┌──

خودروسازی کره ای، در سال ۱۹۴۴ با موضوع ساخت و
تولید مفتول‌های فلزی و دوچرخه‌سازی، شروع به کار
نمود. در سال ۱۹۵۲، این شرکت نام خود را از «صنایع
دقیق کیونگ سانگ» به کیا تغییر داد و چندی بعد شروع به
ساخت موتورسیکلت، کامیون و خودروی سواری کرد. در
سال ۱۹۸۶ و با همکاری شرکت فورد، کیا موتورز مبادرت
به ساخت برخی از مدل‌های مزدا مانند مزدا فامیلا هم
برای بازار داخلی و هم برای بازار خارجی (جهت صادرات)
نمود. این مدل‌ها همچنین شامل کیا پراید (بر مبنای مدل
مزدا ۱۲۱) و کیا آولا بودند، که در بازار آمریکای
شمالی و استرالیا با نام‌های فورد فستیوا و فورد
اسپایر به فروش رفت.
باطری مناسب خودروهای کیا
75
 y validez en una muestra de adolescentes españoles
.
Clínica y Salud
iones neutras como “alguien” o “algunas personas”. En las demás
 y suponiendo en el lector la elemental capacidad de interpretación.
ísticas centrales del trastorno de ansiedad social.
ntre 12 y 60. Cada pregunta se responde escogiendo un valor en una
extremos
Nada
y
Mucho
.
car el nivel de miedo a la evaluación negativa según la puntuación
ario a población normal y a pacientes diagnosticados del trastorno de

└──
┌──

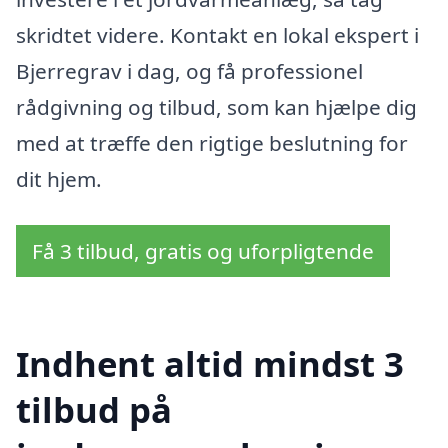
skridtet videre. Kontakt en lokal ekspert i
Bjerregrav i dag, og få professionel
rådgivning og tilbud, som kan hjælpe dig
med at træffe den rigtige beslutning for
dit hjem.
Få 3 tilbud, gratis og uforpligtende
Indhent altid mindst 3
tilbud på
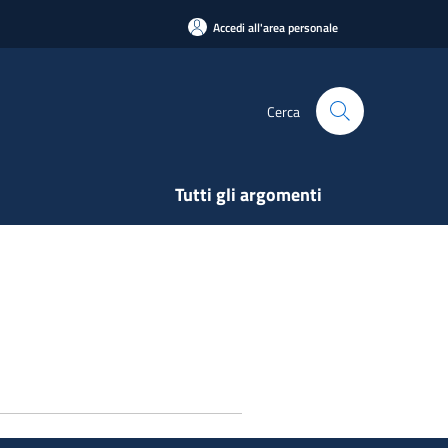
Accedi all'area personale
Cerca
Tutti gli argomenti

└──

Task details: Text only, no pictures: please print exactly the lines above from the line with "Indhent altid mindst 3" up to and including the line with "Tutti gli argomenti", and nothing else.

Output for this exercise:
Indhent altid mindst 3
tilbud på
Accedi all'area personale
Cerca
Tutti gli argomenti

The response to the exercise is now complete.